Archegos Reportedly Files For Bankruptcy As Banks Scramble To Recoup $10 Billion In Losses
The other day, we learned that Credit Suisse, which was left on the hook for $5 billion after dumping blocks of stocks owned by its prime brokerage on behalf of Archegos Capital Management, earned just $17MM in fees from its relationship with Archegos, revealing that the fund was a 300x leveraged time bomb for Credit Suisse.
This helps explain why Lara Warner, the bank’s former risk chief, apparently wasn’t aware of the details of the relationship until days before the blowup: Archegos simply wasn’t an important enough client.
Now, hours after UBS CEO Ralph Hamers and Chairman Axel Weber launched an apology tour to investors after revealing a surprise loss tied to Archegos, the FT reports that Archegos is finally preparing to officially file for bankruptcy protection as Credit Suisse and the other half dozen prime brokers who also worked with the fund threaten lawsuits to try and recover whatever they can to help compensate for the more than $10 billion in losses reported so far.
For the banks, this is now a push to recoup any losses that they can.
According to the FT, the New York-based family office, infamously run by former Tiger Asia head Bill Hwang, has hired restructuring advisers to assess potential legal claims from banks and to plan for a winding down of its operations as it prepares to seek bankruptcy protection.
The biggest question for Archegos is whether it might have recourse for how its brokers unceremoniously dumped the fund’s positions, effectively forcing a firesale that send the fund’s assets to zero.
A person close to the situation said: “There is a question mark over how much the banks are entitled to claim and whether the fund has any recourse for the way the banks behaved when they dumped the stocks.
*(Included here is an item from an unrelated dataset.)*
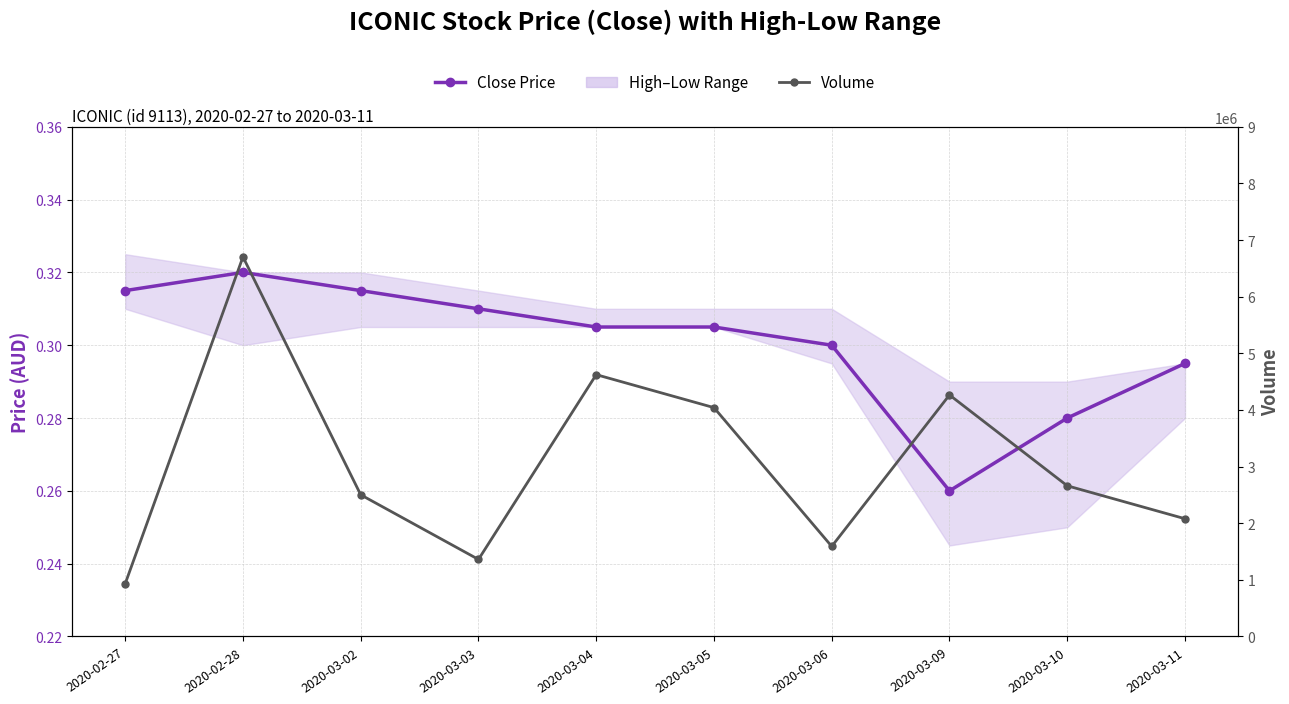

The Close Price series shows 0.4 at 2020-03-11. True or false?

False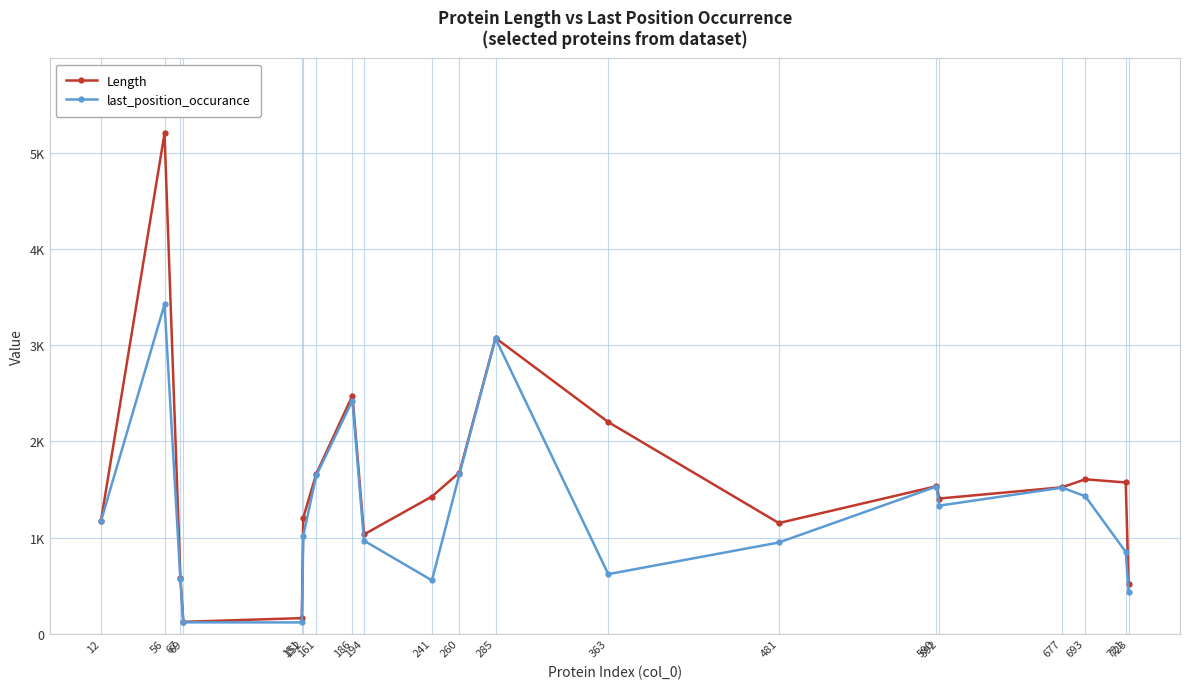

Does the chart display data point markers on the line(s)?

Yes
It will come down to what indemnity was in the loan and swap agreements.”
“They have all lawyered up and threatened lawsuits,” the person added. “The banks are all going to claim as much as they possibly can.”
To be sure, it’s not exactly clear how much money the fund has left, though it reportedly had committed (with the same collateral being offered to multiple banks) all its roughly $10 billion in assets to derivatives trades that allowed the firm to take massive positions in companies including ViacomCBS without ever needing to disclose the stake.
All told, the six banks that served as prime brokers for Archegos – Credit Suisse, Nomura, Morgan Stanley, UBS, MUFG and Mizuho – have reported some $10 billion in losses so far.
Lenders are also reportedly investigating whether Hwang’s family office withheld or provided incorrect information about the scale of its borrowing from other prime brokers, with UBS reportedly investigating whether it was “fraudulently induced” to lend to Archegos.
The prime brokers are facing investigations of their own into their risk controls from regulators from the US to Switzerland.
US lawmakers have also pressed these banks to explain why they extended such large levels of credit to Hwang despite his former fund, Tiger Asia Management, being charged with insider trading by authorities in the US and Hong Kong.